Atmospheric Vortex Engine

Brenda Ou
December 9, 2011

Submitted as coursework for PH240, Stanford University, Fall 2011


Cyclones carry enormous energy; even tornado of smaller or average size has power similar to that of a large power station. Louis Michaud has sought to harness this energy by creating man-made tornadoes that can be controlled and used to obtain energy. He calls his design the "atmospheric vortex engine [AVE]". [1]

Michaud's prototype uses warm air (e.g., the excess warm air released from the cooling system of a nuclear plant) to generate tornadoes. These tornadoes can stretch up to 9 miles high; the AVE uses these tornadoes to spin turbines and as a result, generate electricity. [2]

How It Works

In a tornado, the draft at the base is proportional to the temperature difference between the warm air rising inside the storm and the outside cooler air and the height of the tornado. In a tornado, the rotating air is forced inward and prevents cooler outside air from entering the tornado because the centrifugal force of the air pushes the ambient air back outward. [3]

The tornado is created by filling a cylindrical tower with spinning warm air. A circular roof with a central circular opening forces the air to converge, and as the air escapes, a tornado forms. The pressure difference between the outside air and the air at the bottom of the tornado draws in air through ducts. This air in turn spins turbines through which energy can be collected. [3]

Current Model

The AVE has been tested extensively, but only in smaller-scale models, the largest around 12 feet in diameter. Four 20kW heaters were used to create the warm air used to create the tornadoes. The resulting tornadoes were 1-2 feet wide and about 60 feet high. [3]

Further Developments

A full-scale prototype would logically have to be built at an existing thermal power plant; the power plant would function as a controllable heat source of fairly high temperature. The prototype would be able to take the typically wasted heat from the plant, and thus fully display the advantages of the AVE.

Theoretically, a fully functioning prototype (as envisioned by Michaud) could provide a cooling system to the thermal power plant it was attached to, create a use for the wasted heated air, and produce power on its own.


Michaud admits that concepts centered on weather control are more often than not "shunned by the scientific community and feared by the public". [4] Questions conjure up images of out-of-control man-made tornadoes ripping through cities destroying anything in their paths.

However, unlike the natural disasters we are accustomed to, the air in the AVE are regulated by adjustable restrictors. As a result, the tornado is theoretically always in control and can be turned on or off as needed.

A bigger, more relevant question is whether or not the energy needed to start the tornado is financially and energetically less than the energy harvested from the vortex. It is, in fact, funding that is the current obstacle for Michaud's progress. He is still "shopping his prototype around" to energy companies, hoping to obtain the go-ahead to build a prototype the size of a sports arena. [2]

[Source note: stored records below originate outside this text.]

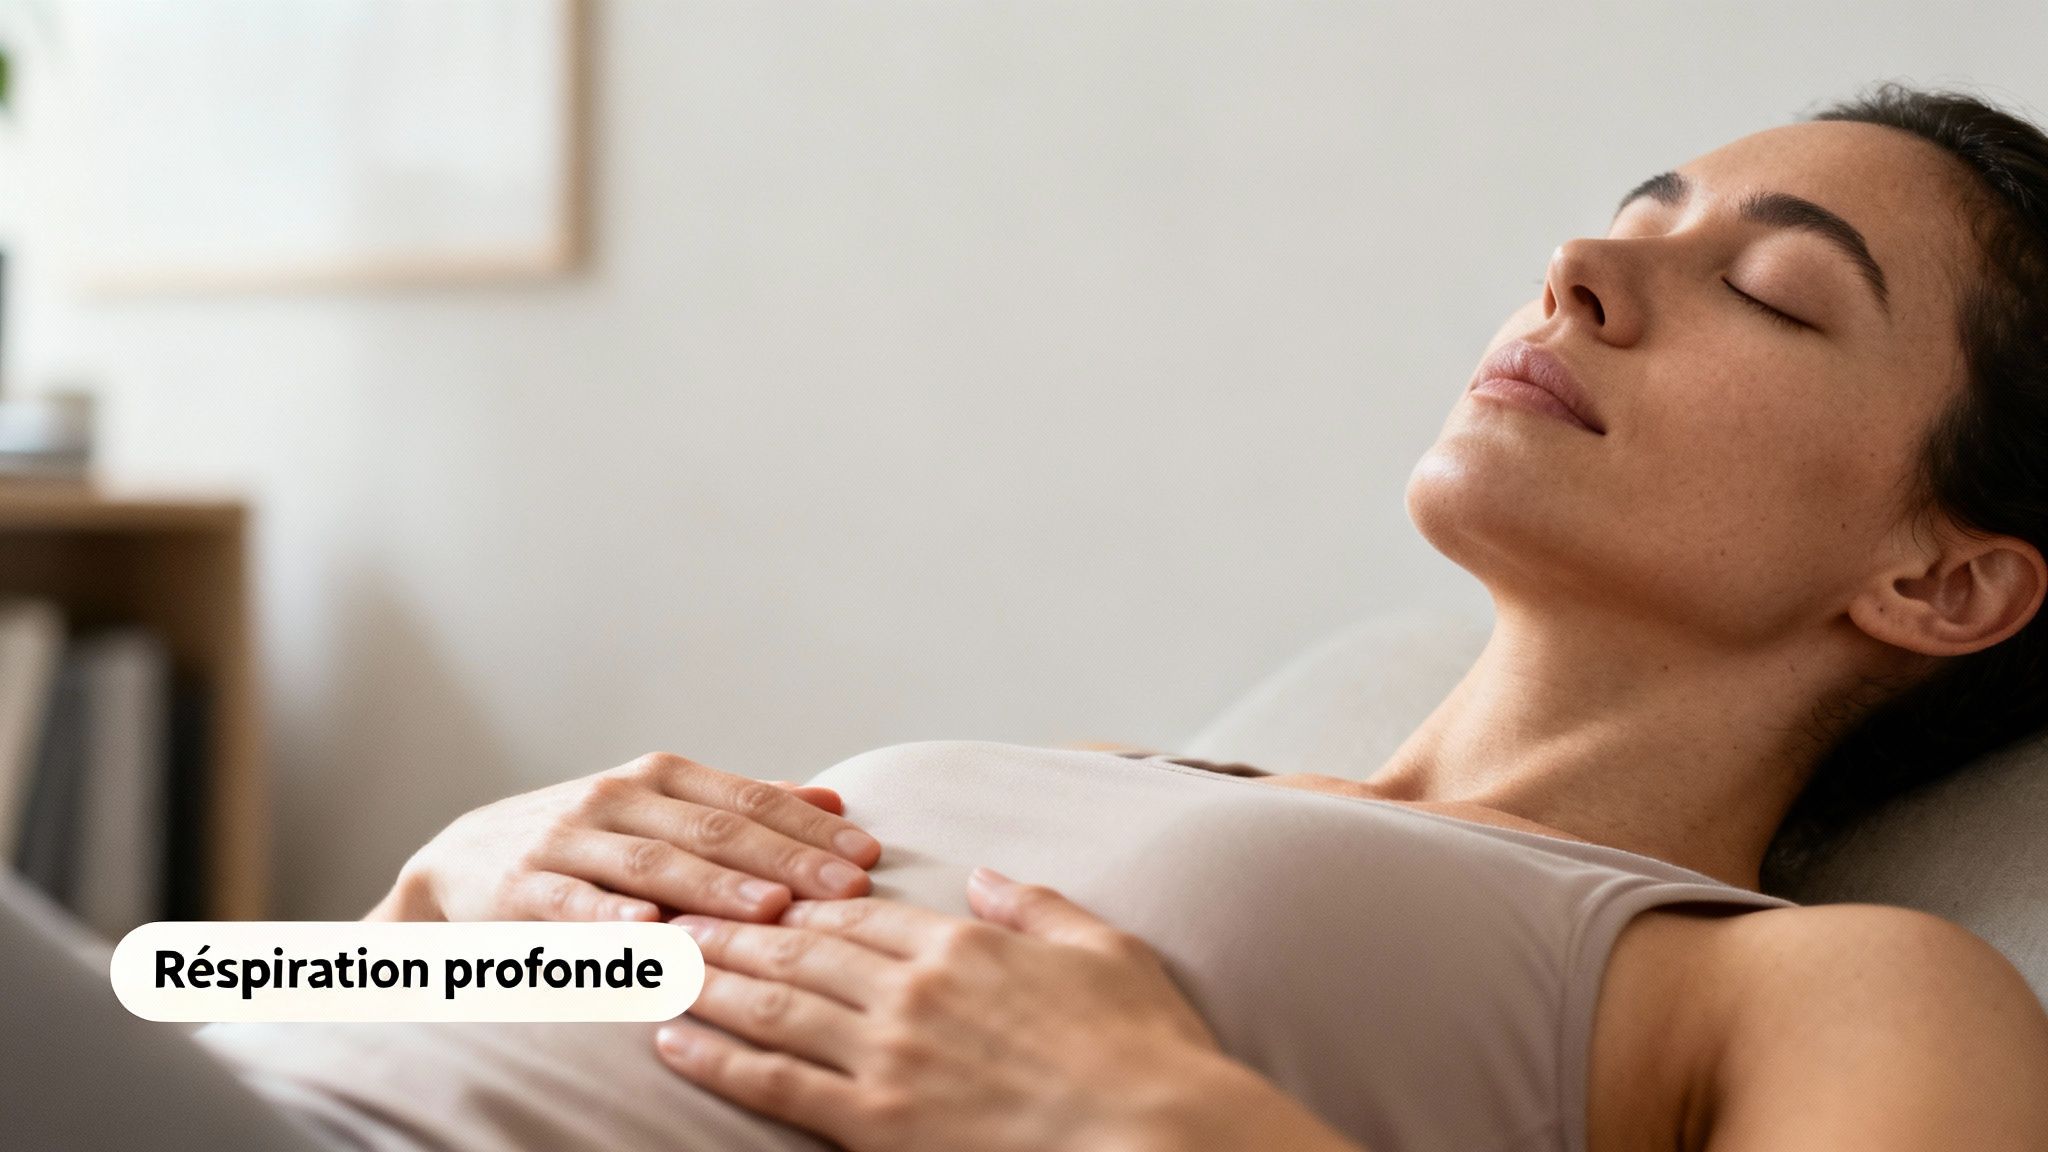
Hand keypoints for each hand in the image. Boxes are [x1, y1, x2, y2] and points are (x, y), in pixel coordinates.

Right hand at [366, 752, 881, 923]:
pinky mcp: (521, 887)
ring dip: (713, 887)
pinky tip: (650, 931)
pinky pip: (572, 904)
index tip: (869, 858)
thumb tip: (834, 802)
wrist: (458, 862)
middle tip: (845, 889)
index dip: (811, 829)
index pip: (750, 800)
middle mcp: (617, 798)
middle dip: (785, 860)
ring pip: (652, 864)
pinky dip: (610, 917)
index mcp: (661, 778)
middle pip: (714, 830)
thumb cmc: (584, 840)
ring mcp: (567, 840)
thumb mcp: (660, 810)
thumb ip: (744, 805)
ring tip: (769, 910)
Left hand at [654, 869, 1226, 1151]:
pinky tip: (671, 1042)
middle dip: (727, 928)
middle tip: (669, 914)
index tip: (750, 892)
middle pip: (796, 948)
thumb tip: (984, 874)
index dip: (794, 900)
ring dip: (705, 980)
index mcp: (964, 944)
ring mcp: (889, 1056)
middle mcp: (913, 989)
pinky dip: (716, 1060)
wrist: (1159, 1135)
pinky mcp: (876, 1123)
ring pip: (771, 1005)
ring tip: (652, 964)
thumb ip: (1035, 905)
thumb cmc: (1145, 1049)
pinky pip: (775, 1083)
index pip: (854, 912)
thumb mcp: (1106, 949)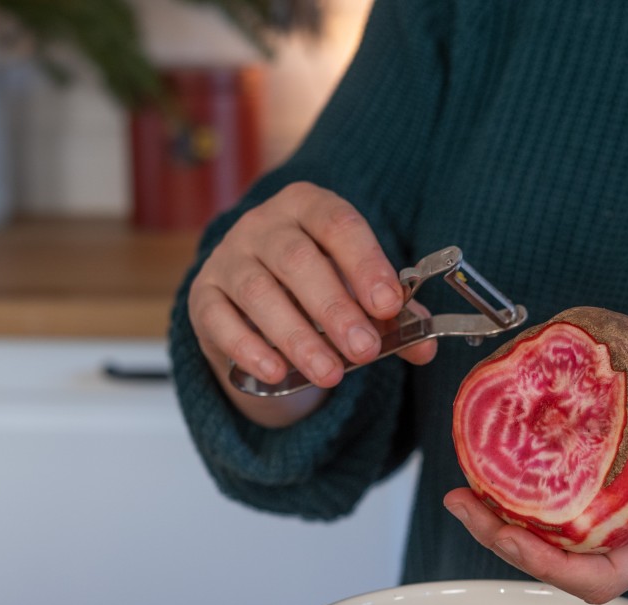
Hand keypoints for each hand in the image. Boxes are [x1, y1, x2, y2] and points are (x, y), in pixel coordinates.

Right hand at [188, 182, 435, 424]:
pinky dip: (248, 348)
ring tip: (331, 374)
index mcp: (308, 207)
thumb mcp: (355, 291)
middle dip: (334, 309)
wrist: (253, 300)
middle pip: (297, 260)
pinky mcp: (202, 296)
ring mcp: (227, 258)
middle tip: (365, 350)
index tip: (389, 305)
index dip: (365, 263)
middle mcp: (263, 225)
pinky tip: (276, 373)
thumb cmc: (316, 286)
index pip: (337, 224)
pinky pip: (220, 320)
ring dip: (297, 337)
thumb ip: (390, 316)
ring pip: (258, 292)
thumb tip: (425, 348)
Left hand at [444, 358, 627, 603]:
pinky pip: (565, 520)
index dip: (553, 567)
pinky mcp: (620, 508)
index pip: (605, 576)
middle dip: (508, 545)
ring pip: (558, 549)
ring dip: (506, 527)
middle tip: (462, 500)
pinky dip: (527, 504)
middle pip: (565, 569)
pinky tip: (498, 473)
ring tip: (462, 492)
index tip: (513, 537)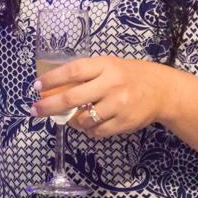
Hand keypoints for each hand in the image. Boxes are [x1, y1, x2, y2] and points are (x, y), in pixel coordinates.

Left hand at [32, 55, 176, 136]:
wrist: (162, 90)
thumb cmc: (130, 75)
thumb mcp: (109, 66)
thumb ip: (87, 74)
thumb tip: (54, 86)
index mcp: (106, 65)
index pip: (73, 71)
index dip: (52, 79)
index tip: (36, 86)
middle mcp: (111, 84)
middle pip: (72, 98)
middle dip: (49, 106)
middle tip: (35, 110)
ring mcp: (118, 105)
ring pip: (82, 119)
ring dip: (72, 121)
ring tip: (73, 117)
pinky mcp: (123, 123)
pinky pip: (96, 131)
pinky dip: (88, 130)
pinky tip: (90, 123)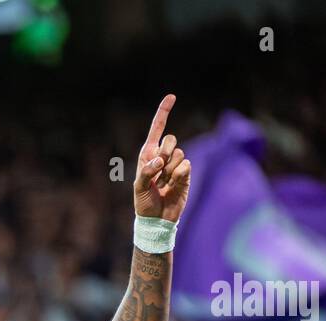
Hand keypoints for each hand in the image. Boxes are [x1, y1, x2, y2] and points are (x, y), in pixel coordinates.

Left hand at [134, 94, 190, 222]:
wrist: (157, 219)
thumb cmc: (144, 202)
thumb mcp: (139, 187)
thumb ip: (147, 171)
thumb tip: (160, 160)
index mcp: (147, 154)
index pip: (157, 129)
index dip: (164, 112)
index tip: (172, 96)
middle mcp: (162, 156)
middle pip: (171, 139)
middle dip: (165, 152)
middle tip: (158, 170)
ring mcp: (175, 165)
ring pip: (179, 153)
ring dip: (170, 170)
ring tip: (163, 184)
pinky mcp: (186, 174)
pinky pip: (186, 165)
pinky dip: (178, 176)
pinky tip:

While it is highly unlikely that the world will immediately turn to the AVE for energy, Michaud's vortex engine is receiving some attention and has drawn some funding and research from the University of Western Ontario through the Ontario Centers of Excellence. Researchers at the university are studying a one-meter version of the AVE, as well as running computer simulations of larger models. [4]


"Michaud figures that such a tornado could generate as much power as a nuclear plant" - and if his engine does precisely what Michaud predicts, the AVE is definitely an intriguing idea. [2] In theory, the engine creates a system that capitalizes on wasted heat from existing thermal power plants, is fully controllable, and potentially has the power to generate electricity using no fuel at all. [3]

While the AVE is an interesting concept, it is a project that is far from completion. A full-scale model has still yet to be built. Michaud has commented that "'People say ... it's too scary - how are you going to control it ... . But once you demonstrate you can operate it safely in a remote location, then you might be willing to have one located in a city.'" [4] There are still many steps to be taken before the general public views the engine as a valid source of energy.

© Brenda Ou. The author grants permission to copy, distribute and display this work in unaltered form, with attribution to the author, for noncommercial purposes only. All other rights, including commercial rights, are reserved to the author.


[1] "The Power of Spin," The Economist, 29 Sep 05.

[2] O. Kharif, "Energy from Unusual Sources," Bloomberg BusinessWeek, 10 Sep 07.

[3] L. Michaud and N. Renno, "The Sky's the Limit," Mechanial Engineering Magazine, April 2011.

[4] T. Hamilton, "Taming Tornadoes to Power Cities," The Toronto Star, 21 Jul 07.